**Exercise prompt**
Wherever a line of the data contains "left", copy that line.

Dataset extract START

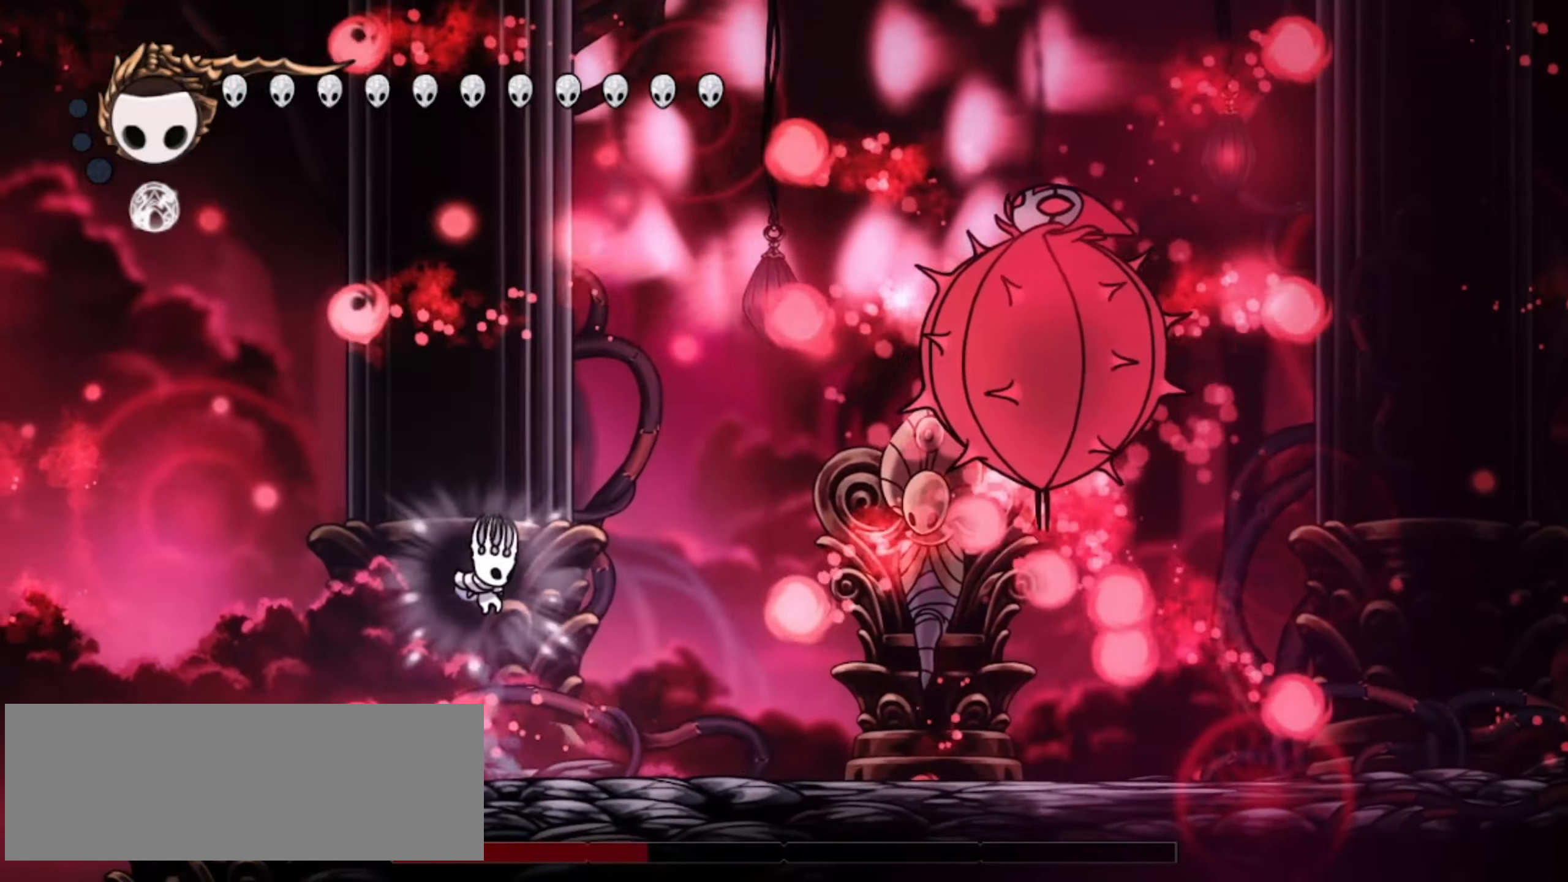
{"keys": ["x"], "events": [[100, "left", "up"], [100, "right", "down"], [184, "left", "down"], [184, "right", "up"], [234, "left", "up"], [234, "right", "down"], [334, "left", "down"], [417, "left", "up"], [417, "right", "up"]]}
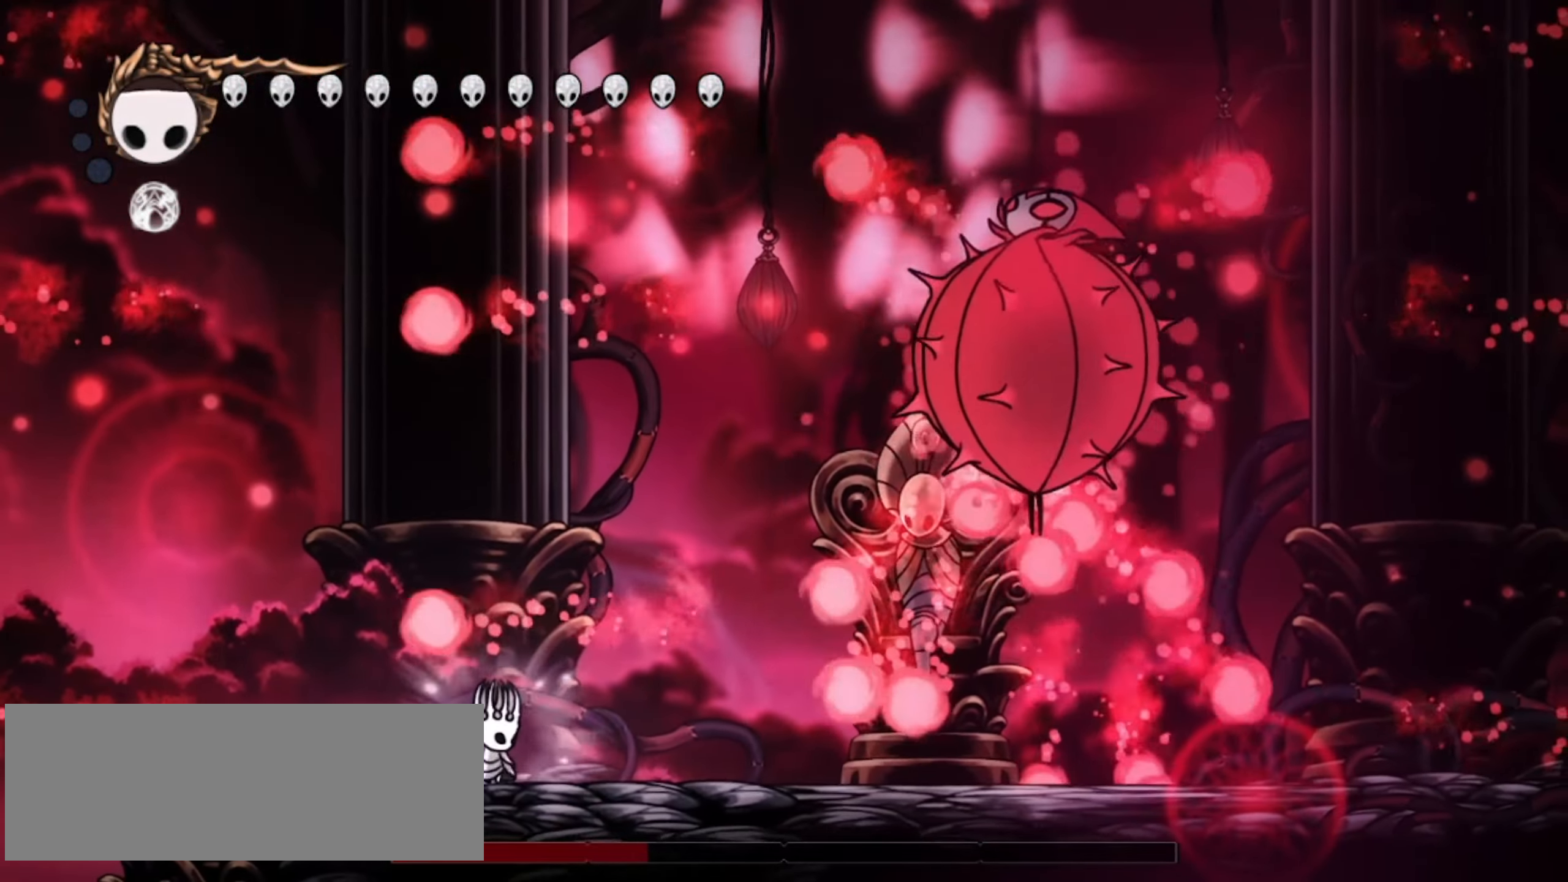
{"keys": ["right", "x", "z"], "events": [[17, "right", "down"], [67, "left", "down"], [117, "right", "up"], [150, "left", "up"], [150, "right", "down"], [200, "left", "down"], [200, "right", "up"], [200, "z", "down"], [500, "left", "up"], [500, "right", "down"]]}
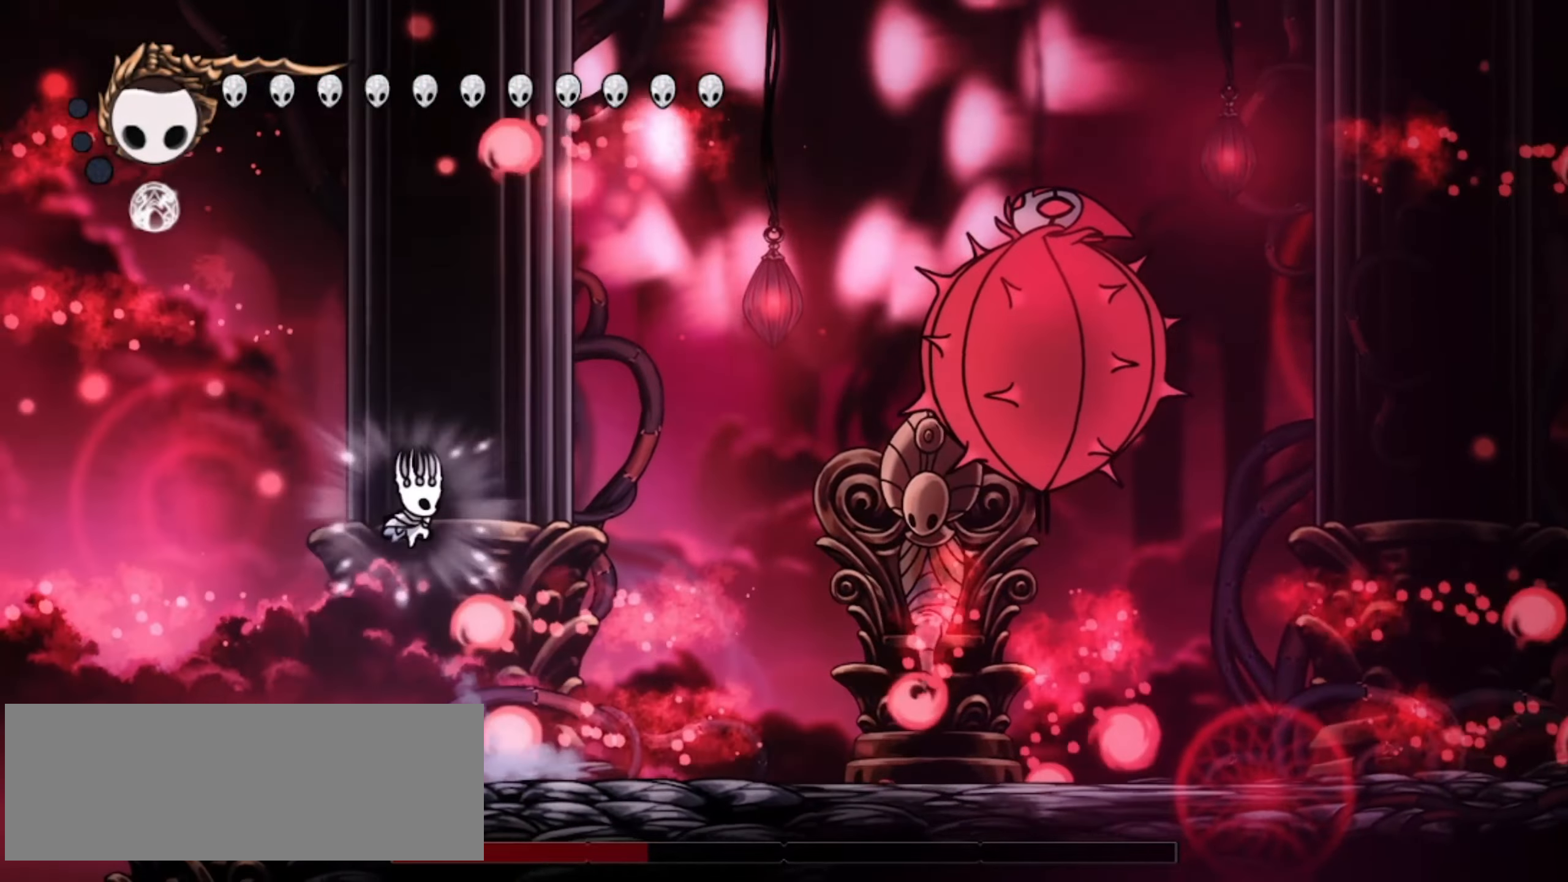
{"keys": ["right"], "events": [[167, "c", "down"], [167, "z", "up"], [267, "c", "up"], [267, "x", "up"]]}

Dataset extract END

**Answer box**
{"keys": ["x"], "events": [[100, "left", "up"], [100, "right", "down"], [184, "left", "down"], [184, "right", "up"], [234, "left", "up"], [234, "right", "down"], [334, "left", "down"], [417, "left", "up"], [417, "right", "up"]]}
{"keys": ["right", "x", "z"], "events": [[17, "right", "down"], [67, "left", "down"], [117, "right", "up"], [150, "left", "up"], [150, "right", "down"], [200, "left", "down"], [200, "right", "up"], [200, "z", "down"], [500, "left", "up"], [500, "right", "down"]]}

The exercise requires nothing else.